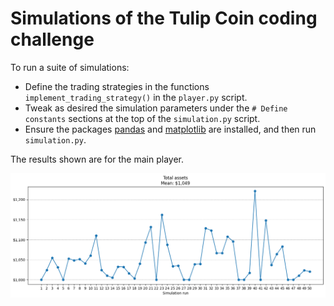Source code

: # Simulations of the Tulip Coin coding challenge

To run a suite of simulations:

- Define the trading strategies in the functions `implement_trading_strategy()` in the `player.py` script.
- Tweak as desired the simulation parameters under the `# Define constants` sections at the top of the `simulation.py`
  script.
- Ensure the packages [pandas](https://pandas.pydata.org/) and [matplotlib](https://matplotlib.org/) are installed, and
  then run `simulation.py`.

The results shown are for the main player.

![](plot.png)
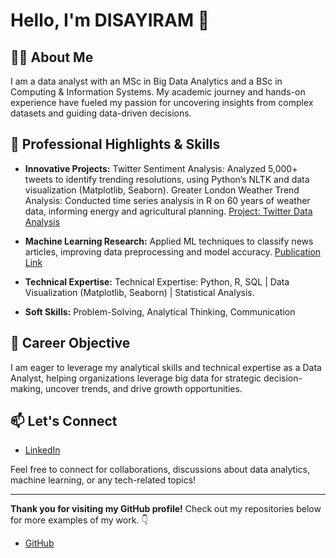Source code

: # Hello, I'm DISAYIRAM 👋

## 👨‍💻 About Me

I am a data analyst with an MSc in Big Data Analytics and a BSc in Computing & Information Systems. My academic journey and hands-on experience have fueled my passion for uncovering insights from complex datasets and guiding data-driven decisions.
## 🌟 Professional Highlights & Skills

- **Innovative Projects:** Twitter Sentiment Analysis: Analyzed 5,000+ tweets to identify trending resolutions, using Python’s NLTK and data visualization (Matplotlib, Seaborn).
Greater London Weather Trend Analysis: Conducted time series analysis in R on 60 years of weather data, informing energy and agricultural planning. [Project: Twitter Data Analysis](https://github.com/Disayiram3/twitter-data-analysis)

- **Machine Learning Research:** Applied ML techniques to classify news articles, improving data preprocessing and model accuracy. [Publication Link](https://doi.org/10.1109/TEECCON54414.2022.9854832)

- **Technical Expertise:** Technical Expertise: Python, R, SQL | Data Visualization (Matplotlib, Seaborn) | Statistical Analysis.
- **Soft Skills:** Problem-Solving, Analytical Thinking, Communication

## 🚀 Career Objective

I am eager to leverage my analytical skills and technical expertise as a Data Analyst, helping organizations leverage big data for strategic decision-making, uncover trends, and drive growth opportunities.

## 📫 Let's Connect

- [LinkedIn](https://www.linkedin.com/in/disayiram)

Feel free to connect for collaborations, discussions about data analytics, machine learning, or any tech-related topics!

---

**Thank you for visiting my GitHub profile!** 
Check out my repositories below for more examples of my work. 👇
- [GitHub](https://github.com/Disayiram3?tab=repositories)
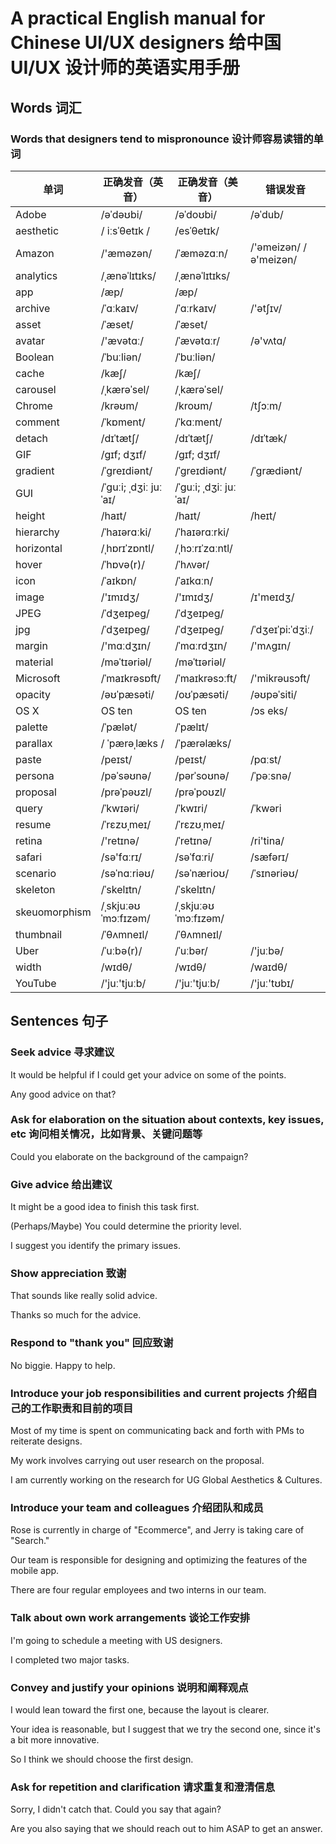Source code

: # A practical English manual for Chinese UI/UX designers 给中国 UI/UX 设计师的英语实用手册

## Words 词汇

### Words that designers tend to mispronounce 设计师容易读错的单词

|单词           |正确发音（英音）              |正确发音（美音）              |错误发音                 |
|-------------|----------------------|----------------------|---------------------|
|Adobe        |/əˈdəʊbi/             |/əˈdoʊbi/             |/əˈdub/              |
|aesthetic    |/ iːsˈθetɪk /         |/esˈθetɪk/            |                     |
|Amazon       |/'æməzən/             |/ˈæməzɑːn/            |/'əmeizən/ /ə'meizən/|
|analytics    |/ˌænəˈlɪtɪks/         |/ˌænəˈlɪtɪks/         |                     |
|app          |/æp/                  |/æp/                  |                     |
|archive      |/ˈɑːkaɪv/             |/ˈɑːrkaɪv/            |/'ətʃɪv/             |
|asset        |/ˈæset/               |/ˈæset/               |                     |
|avatar       |/'ævətɑː/             |/ˈævətɑːr/            |/ə'vʌtɑ/             |
|Boolean      |/ˈbuːliən/            |/ˈbuːliən/            |                     |
|cache        |/kæʃ/                 |/kæʃ/                 |                     |
|carousel     |/ˌkærəˈsel/           |/ˌkærəˈsel/           |                     |
|Chrome       |/krəʊm/               |/kroʊm/               | /tʃɔːm/             |
|comment      |/ˈkɒment/             |/ˈkɑːment/            |                     |
|detach       |/dɪˈtætʃ/             |/dɪˈtætʃ/             |/dɪˈtæk/             |
|GIF          |/ɡɪf; dʒɪf/           |/ɡɪf; dʒɪf/           |                     |
|gradient     |/ˈɡreɪdiənt/          |/ˈɡreɪdiənt/          |/ˈɡrædiənt/          |
|GUI          |/ˈɡuːi; ˌdʒiː juː ˈaɪ/|/ˈɡuːi; ˌdʒiː juː ˈaɪ/|                     |
|height       |/haɪt/                |/haɪt/                |/heɪt/               |
|hierarchy    |/ˈhaɪərɑːki/          |/ˈhaɪərɑːrki/         |                     |
|horizontal   |/ˌhɒrɪˈzɒntl/         |/ˌhɔːrɪˈzɑːntl/       |                     |
|hover        |/ˈhɒvə(r)/            |/ˈhʌvər/              |                     |
|icon         |/ˈaɪkɒn/              |/ˈaɪkɑːn/             |                     |
|image        |/'ɪmɪdʒ/              |/'ɪmɪdʒ/              |/ɪ'meɪdʒ/            |
|JPEG         |/ˈdʒeɪpeɡ/            |/ˈdʒeɪpeɡ/            |                     |
|jpg          |/ˈdʒeɪpeɡ/            |/ˈdʒeɪpeɡ/            |/ˈdʒeɪˈpi:ˈdʒiː/     |
|margin       |/'mɑːdʒɪn/            |/ˈmɑːrdʒɪn/           |/'mʌgɪn/             |
|material     |/məˈtɪəriəl/          |/məˈtɪəriəl/          |                     |
|Microsoft    |/ˈmaɪkrəsɒft/         |/ˈmaɪkrəsɔːft/        |/'mikrəusɔft/        |
|opacity      |/əʊˈpæsəti/           |/oʊˈpæsəti/           |/əʊpəˈsiti/          |
|OS X         |OS ten                |OS ten                |/ɔs eks/             |
|palette      |/ˈpælət/              |/ˈpælɪt/              |                     |
|parallax     |/ ˈpærəˌlæks /        |/ˈpærəlæks/           |                     |
|paste        |/peɪst/               |/peɪst/               |/pɑːst/              |
|persona      |/pəˈsəʊnə/            |/pərˈsoʊnə/           |/ˈpəːsnə/            |
|proposal     |/prəˈpəʊzl/           |/prəˈpoʊzl/           |                     |
|query        |/ˈkwɪəri/             |/ˈkwɪri/              |/ˈkwəri              |
|resume       |/ˈrɛzʊˌmeɪ/           |/ˈrɛzʊˌmeɪ/           |                     |
|retina       |/'retɪnə/             |/ˈretɪnə/             |/ri'tina/            |
|safari       |/sə'fɑːrɪ/            |/səˈfɑːri/            |/sæfərɪ/             |
|scenario     |/səˈnɑːriəʊ/          |/səˈnærioʊ/           |/ˈsɪnəriəʊ/          |
|skeleton     |/ˈskelɪtn/            |/ˈskelɪtn/            |                     |
|skeuomorphism|/ˌskjuːəʊˈmɔːfɪzəm/   |/ˌskjuːəʊˈmɔːfɪzəm/   |                     |
|thumbnail    |/ˈθʌmneɪl/            |/ˈθʌmneɪl/            |                     |
|Uber         |/ˈuːbə(r)/            |/ˈuːbər/              |/'juːbə/             |
|width        | /wɪdθ/               |/wɪdθ/                |/waɪdθ/              |
|YouTube      |/'juː'tjuːb/          |/'juː'tjuːb/          |/'juː'tʊbɪ/          |


## Sentences 句子

### Seek advice 寻求建议

It would be helpful if I could get your advice on some of the points.

Any good advice on that?

### Ask for elaboration on the situation about contexts, key issues, etc 询问相关情况，比如背景、关键问题等

Could you elaborate on the background of the campaign?

### Give advice 给出建议

It might be a good idea to finish this task first.

(Perhaps/Maybe) You could determine the priority level. 

I suggest you identify the primary issues.

### Show appreciation 致谢

That sounds like really solid advice. 

Thanks so much for the advice.

### Respond to "thank you" 回应致谢

No biggie. Happy to help.

### Introduce your job responsibilities and current projects 介绍自己的工作职责和目前的项目

Most of my time is spent on communicating back and forth with PMs to reiterate designs.

My work involves carrying out user research on the proposal. 

I am currently working on the research for UG Global Aesthetics & Cultures.

### Introduce your team and colleagues 介绍团队和成员

Rose is currently in charge of "Ecommerce", and Jerry is taking care of "Search." 

Our team is responsible for designing and optimizing the features of the mobile app. 

There are four regular employees and two interns in our team.

### Talk about own work arrangements 谈论工作安排

I'm going to schedule a meeting with US designers.

I completed two major tasks.

### Convey and justify your opinions 说明和阐释观点

I would lean toward the first one, because the layout is clearer.

Your idea is reasonable, but I suggest that we try the second one, since it's a bit more innovative.

So I think we should choose the first design.

### Ask for repetition and clarification 请求重复和澄清信息

Sorry, I didn't catch that. Could you say that again?

Are you also saying that we should reach out to him ASAP to get an answer.


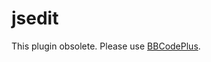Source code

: # jsedit
This plugin obsolete. Please use [BBCodePlus](https://github.com/mantisbt-plugins/bbcodeplus).
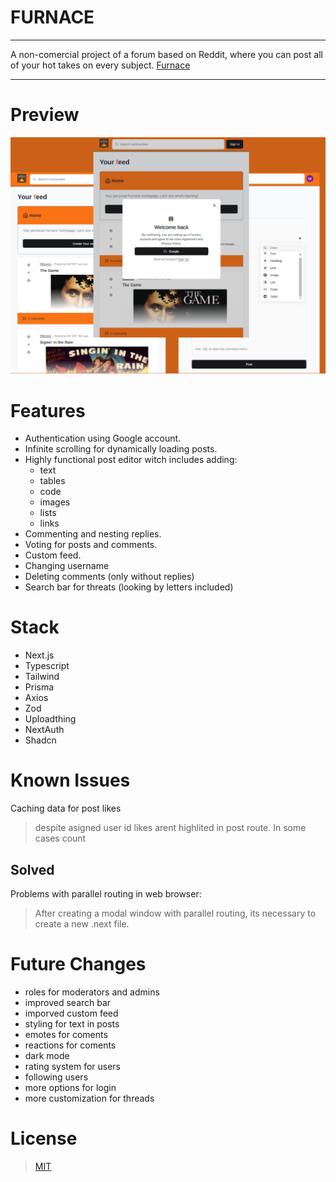 # FURNACE
___

A non-comercial project of a forum based on Reddit, where you can post all of your hot takes on every subject.
[Furnace](https://furnace-xi.vercel.app "for all your hot takes")

___

# Preview
![furnace showcase layout](./src/public/furnacePIC.png "furnace showcase layout")

# Features
- Authentication using Google account.
- Infinite scrolling for dynamically loading posts.
- Highly functional post editor witch includes adding:
    - text
    - tables
    - code
    - images
    - lists
    - links
- Commenting and nesting replies.
- Voting for posts and comments.
- Custom feed.
- Changing username
- Deleting comments (only without replies)
- Search bar for threats (looking by letters included)


# Stack

- Next.js
- Typescript
- Tailwind
- Prisma
- Axios
- Zod
- Uploadthing
- NextAuth
- Shadcn


# Known Issues

Caching data for post likes 
> despite asigned user id likes arent highlited in post route. In some cases count 

## Solved

Problems with parallel routing in web browser: 
> After creating a modal window with parallel routing, its necessary to create a new .next file. 

# Future Changes
- roles for moderators and admins
- improved search bar
- imporved custom feed 
- styling for text in posts
- emotes for coments
- reactions for coments
- dark mode
- rating system for users
- following users
- more options for login
- more customization for threads

# License
> [MIT](https://choosealicense.com/licenses/mit/)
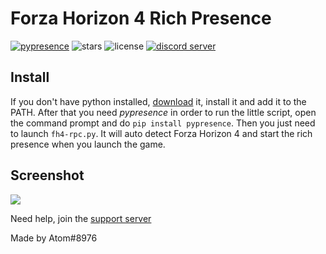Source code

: # Forza Horizon 4 Rich Presence
[![pypresence](https://img.shields.io/badge/using-pypresence-00bb88.svg?style=for-the-badge&logo=discord&logoWidth=20)](https://github.com/qwertyquerty/pypresence) ![stars](https://img.shields.io/github/stars/agent31750/fh4-discord-rpc.svg?style=for-the-badge) ![license](https://img.shields.io/github/license/agent31750/fh4-discord-rpc.svg?style=for-the-badge) [![discord server](https://img.shields.io/discord/531086702932918282.svg?style=for-the-badge)](https://discord.gg/hcTgCYx)


## Install
If you don't have python installed, [download](https://www.python.org/downloads/) it, install it and add it to the PATH.
After that you need *pypresence* in order to run the little script, open the command prompt and do `pip install pypresence`.
Then you just need to launch `fh4-rpc.py`. It will auto detect Forza Horizon 4 and start the rich presence when you launch the game.

## Screenshot

![](https://imgur.com/eem36hD.png)

Need help, join the [support server](https://discord.gg/hcTgCYx) 

Made by Atom#8976
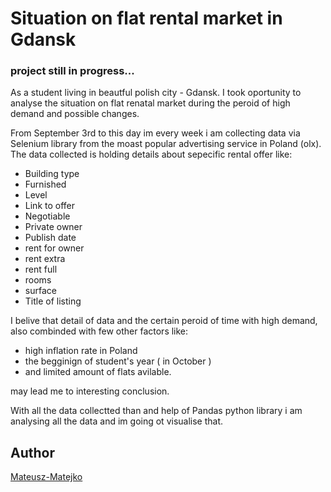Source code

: # Situation on flat rental market in Gdansk 
### project still in progress... 

As a student living in beautful polish city - Gdansk. I took oportunity to analyse the situation on flat renatal market during the peroid of high demand and possible changes.

From September 3rd to this day im every week i am collecting data via Selenium library from the moast popular advertising service in Poland 
(olx). The data collected is holding details about sepecific rental offer like: 
- Building type
- Furnished
- Level 
- Link to offer
- Negotiable
- Private owner
- Publish date
- rent for owner
- rent extra 
- rent full
- rooms
- surface
- Title of listing 

I belive that detail of data and the certain peroid of time with high demand, also combinded with few other factors like: 
- high inflation rate in Poland
- the begginign of student's year ( in October )
- and limited amount of flats avilable.

may lead me to interesting conclusion.


With all the data collectted than and help of Pandas python library i am analysing all the data and im going ot visualise that.  


## Author
[Mateusz-Matejko](https://github.com/Mateusz-Matejko)

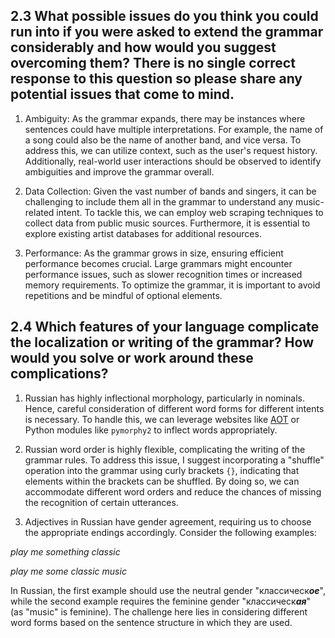 ## 2.3 What possible issues do you think you could run into if you were asked to extend the grammar considerably and how would you suggest overcoming them? There is no single correct response to this question so please share any potential issues that come to mind.

1. Ambiguity: As the grammar expands, there may be instances where sentences could have multiple interpretations. For example, the name of a song could also be the name of another band, and vice versa. To address this, we can utilize context, such as the user's request history. Additionally, real-world user interactions should be observed to identify ambiguities and improve the grammar overall.

2. Data Collection: Given the vast number of bands and singers, it can be challenging to include them all in the grammar to understand any music-related intent. To tackle this, we can employ web scraping techniques to collect data from public music sources. Furthermore, it is essential to explore existing artist databases for additional resources.

3. Performance: As the grammar grows in size, ensuring efficient performance becomes crucial. Large grammars might encounter performance issues, such as slower recognition times or increased memory requirements. To optimize the grammar, it is important to avoid repetitions and be mindful of optional elements.

## 2.4 Which features of your language complicate the localization or writing of the grammar? How would you solve or work around these complications?

1. Russian has highly inflectional morphology, particularly in nominals. Hence, careful consideration of different word forms for different intents is necessary. To handle this, we can leverage websites like [AOT](http://aot.ru/) or Python modules like `pymorphy2` to inflect words appropriately.

2. Russian word order is highly flexible, complicating the writing of the grammar rules. To address this issue, I suggest incorporating a "shuffle" operation into the grammar using curly brackets `{}`, indicating that elements within the brackets can be shuffled. By doing so, we can accommodate different word orders and reduce the chances of missing the recognition of certain utterances.

3. Adjectives in Russian have gender agreement, requiring us to choose the appropriate endings accordingly. Consider the following examples:

*play me something classic*

*play me some classic music*


In Russian, the first example should use the neutral gender "классическ***ое***", while the second example requires the feminine gender "классическ***ая***" (as "music" is feminine). The challenge here lies in considering different word forms based on the sentence structure in which they are used.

----

Activity ▸
Copy the records word for word, from their start through the line that contains "## 🌟 Professional Highlights & Skills". Include both ends and leave out the pictures.

Answer box ▸
Source code

: # Simulations of the Tulip Coin coding challenge

To run a suite of simulations:

- Define the trading strategies in the functions `implement_trading_strategy()` in the `player.py` script.
- Tweak as desired the simulation parameters under the `# Define constants` sections at the top of the `simulation.py`
  script.
- Ensure the packages [pandas](https://pandas.pydata.org/) and [matplotlib](https://matplotlib.org/) are installed, and
  then run `simulation.py`.

The results shown are for the main player.

![](plot.png)
Source code

: # Hello, I'm DISAYIRAM 👋

## 👨‍💻 About Me

I am a data analyst with an MSc in Big Data Analytics and a BSc in Computing & Information Systems. My academic journey and hands-on experience have fueled my passion for uncovering insights from complex datasets and guiding data-driven decisions.
## 🌟 Professional Highlights & Skills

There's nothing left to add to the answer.